* _Consigna_: Copia sin cambios el fragmento del relato sobre la cirugía de mamá que va desde "Por otro lado, te" hasta "me reí mucho.", ambos incluidos.

* _Texto del ejercicio_:
-*-*-

Estábamos platicando acostados en su cama de que mamá tenía una bola en el cuello y la tenían que sacar. Hablar de doctores y hospitales con niños siempre trae consigo los temores propios. El mío a su corta edad, identifica perfecto de qué se trata el asunto. Sobre todo porque le ha tocado vivir enfermedades cercanas o pérdida de familiares y ver a sus papás ir a más de una despedida (velorio) de alguien.

Entre eso y que está en la edad del miedo a la pérdida, el abandono, entender la muerte, y los porqués, supongo que sí se sacó de onda cuando platicábamos. Y aquí vamos de nuevo, a tratar de darle una explicación que lo deje satisfecho y lo calme, pero que no sea muy extensa y sin darle información que no alcance a procesar, pero que tampoco le oculte la realidad, sin sonar muy cruel. ¡Uff!, complicado, ¿no?

En resumen, decirle que todos nos vamos a morir un día, pero que mamá no pensaba morirse ahorita, ni creía que eso pasaría y la afirmación de que sin importar de qué manera o en que plano yo siempre estaría cerca de él. Creo que fue más difícil para mí decirlo que para él escucharlo.

En el fondo ese tipo de situaciones me hacen recordar uno de mis mayores miedos, que seguro comparto con más de una integrante del gremio. No estar para él, no verlo crecer y no acompañarlo en sus “etapas básicas de desarrollo”, que aún no tengo claro cuándo acaban. Uno de los tantos temores que nacen junto con tu hijo.

Por otro lado, te topas con el dilema o mejor dicho, con esa extraña regla no escrita de que las mamás no podemos enfermarnos o sentirnos mal, porque hay un desequilibrio en la fuerza, pero sí pasa y es todo un desafío, del que seguro escribiré más adelante.

El día de mi cirugía, hace exactamente una semana, mi hijo me acompañó hasta la puerta del hospital, empezó a hacer preguntas. Si para “cortarme el cuello” me iban a quitar toda la ropa y “también los chones”, “¿De qué color es la bata que te ponen?”, si el doctor de la foto afuera del hospital era el mío. Cuando nos despedimos me dijo: “Fotos, toma muchas fotos”. Él sin saberlo siempre termina las cosas de la mejor manera y claro, me reí mucho.

-*-*-

* _Información de origen_:
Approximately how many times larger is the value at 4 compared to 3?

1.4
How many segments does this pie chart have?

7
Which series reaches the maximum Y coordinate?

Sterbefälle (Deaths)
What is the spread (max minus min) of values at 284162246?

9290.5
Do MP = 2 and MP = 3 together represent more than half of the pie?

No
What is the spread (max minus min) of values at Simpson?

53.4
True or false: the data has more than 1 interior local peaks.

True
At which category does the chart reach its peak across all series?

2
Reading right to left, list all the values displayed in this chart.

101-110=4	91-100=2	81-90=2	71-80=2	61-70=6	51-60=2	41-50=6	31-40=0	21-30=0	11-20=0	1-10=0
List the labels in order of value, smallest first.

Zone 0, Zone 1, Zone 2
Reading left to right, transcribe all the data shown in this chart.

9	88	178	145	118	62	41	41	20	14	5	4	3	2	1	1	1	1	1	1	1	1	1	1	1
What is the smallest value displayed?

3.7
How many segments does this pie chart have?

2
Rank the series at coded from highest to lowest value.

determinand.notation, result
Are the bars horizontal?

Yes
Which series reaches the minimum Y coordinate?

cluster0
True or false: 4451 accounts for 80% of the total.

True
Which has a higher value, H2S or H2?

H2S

-*-*-

* _Solución_:
Por otro lado, te topas con el dilema o mejor dicho, con esa extraña regla no escrita de que las mamás no podemos enfermarnos o sentirnos mal, porque hay un desequilibrio en la fuerza, pero sí pasa y es todo un desafío, del que seguro escribiré más adelante.

El día de mi cirugía, hace exactamente una semana, mi hijo me acompañó hasta la puerta del hospital, empezó a hacer preguntas. Si para “cortarme el cuello” me iban a quitar toda la ropa y “también los chones”, “¿De qué color es la bata que te ponen?”, si el doctor de la foto afuera del hospital era el mío. Cuando nos despedimos me dijo: “Fotos, toma muchas fotos”. Él sin saberlo siempre termina las cosas de la mejor manera y claro, me reí mucho.